Davin: and another thought ... what if we get what we want and it's not all we had hoped? what if it changes our lives too much, requires too much? yes - fear of success goes hand in hand with these thoughts. Isn't it so interesting? I'm not sure I entirely understand it either.

Susan Fields said...

Hi Tess - welcome back! I hope your vacation was wonderful. You make an excellent point. I think as writers, we totally put ourselves out there, and we have to give it our all or we'll never succeed, but that can be a very scary thing. But I think it would be far worse to come to the end of your life and know you never even tried to reach your dreams. So even though it's scary, I wouldn't have it any other way.

Sharon K. Mayhew said...

Tess--I'm glad to see you are back. Great post! As a writer, our public failure won't be as noticed (for most of us)as a contestant on American Idol.

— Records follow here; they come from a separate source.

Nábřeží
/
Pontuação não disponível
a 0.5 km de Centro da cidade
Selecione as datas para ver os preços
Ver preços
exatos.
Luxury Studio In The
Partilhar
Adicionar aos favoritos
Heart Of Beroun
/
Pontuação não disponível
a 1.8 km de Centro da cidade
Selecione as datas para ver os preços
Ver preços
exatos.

I can't imagine how brave you have to be to go on stage and on television with your success or failure for all to see. (Sorry, I haven't been watching the Olympics enough.)

Mary Aalgaard said...

I think there is both a fear of failure AND success. What if you make it, but don't know what to do once you're there?

lisa and laura said...

It is absolutely terrifying to think about potentially failing and having it be so public. We're working really hard to hopefully make sure this doesn't happen, but it's still the scariest thing we've ever done! Exhilarating and scary all at the same time.

PS: I laughed so hard at your truth today.

Stephanie Faris said...

I've heard of this before...fear not of failure but of success. Fear of having all your dreams come true. Fear of everyone realizing you aren't perfect. Of course, none of us are. I think when we're younger we tend to blow our chances more, too, because we think there's always tomorrow. The older you get, the shorter you realize life is.

Linda Kage said...

Oh, great, wonderful post. Thank you so much. It's better to try for greatness and fail, than never to try at all.